The development of breast cancer has a life-long impact on a women, even among those that are fortunate enough to not suffer a recurrence. A new study evaluate the prevalence and severity of menopausal symptoms in breast cancer survivors six years after their diagnosis. The findings were published online on March 10 in the journal Menopause.
The study group comprised 1,683 women who were recruited within 12 months of diagnosis with an invasive breast cancer. The women completed an enrollment questionnaire and five annual follow-up questionnaires. Included in the study were women who, at the fifth follow-up exam, had not suffered recurrent breast cancer or a new primary breast cancer (active disease) and were no longer taking oral adjuvant endocrine therapy (OAET). Women who had previously been recruited for a study of sex steroid levels served as a control group. The investigators evaluated menopausal symptoms were with the Menopause-Specific Quality of Life Questionnaire (MenQOL).

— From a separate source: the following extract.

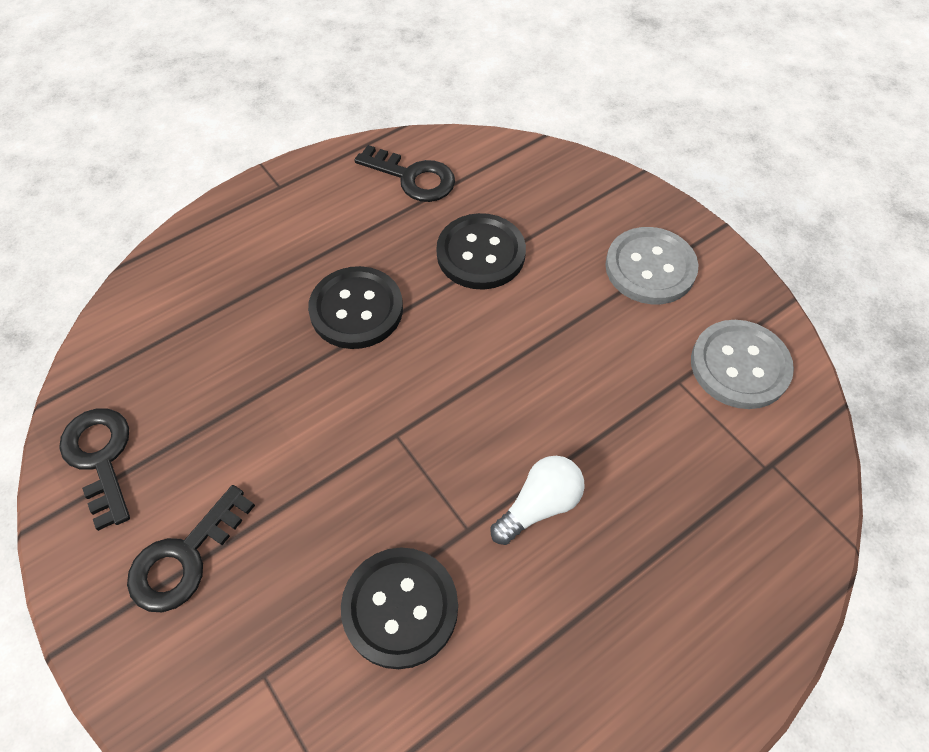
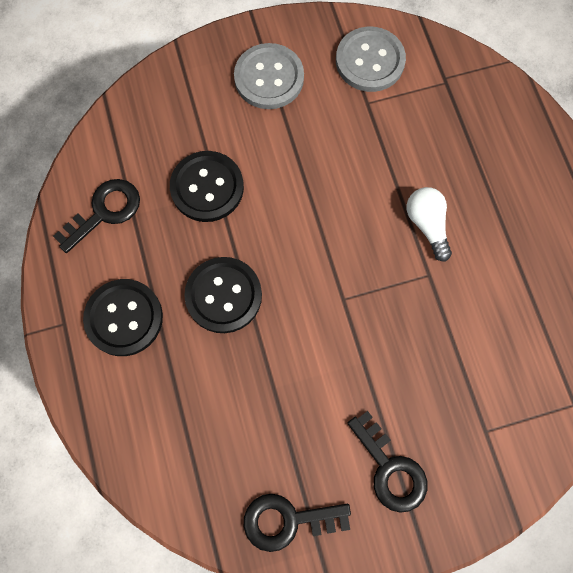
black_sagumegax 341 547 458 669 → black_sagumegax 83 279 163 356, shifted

On average of 5.8 years after diagnosis, 843 women without active disease and not taking OAET completed the fifth follow-up questionnaire, Most of the women had stage I (59.5%) and hormone receptor-positive disease (77.9%) at the time of diagnosis and were postmenopausal (92.8%). Women aged 50 to 59 years were more likely to report any symptoms and more severe symptoms than both older and younger women. The researchers found no independent impact of chemotherapy on MenQOL vasomotor (hot flashes) and sexual domain scores. Women with breast cancer were found to have a significantly higher vasomotor domain and sexual domain scores than the women in the control group.
The authors concluded that vasomotor and sexual symptoms are highly prevalent in breast cancer survivors; furthermore, they are not simply a function of OAET or chemotherapy. The investigators noted that, given the adverse impact of these symptoms, effective interventions should be conducted to alleviate them in women who have completed their breast cancer treatment.
Take home message:
This study contradicts a study published last August in the Journal of Clinical Oncology. It found that over time breast cancer survivors returned to a quality of life comparable to women who had not suffered the devastation of breast cancer. A total of 285 women with breast cancer were included in the study, on average 12.5 years post-diagnosis. One can deduce from the new study that many breast cancer survivors do not enjoy a good quality of life. Thus, breast caner survivors who fall into this category should seek professional help from a gynecologist.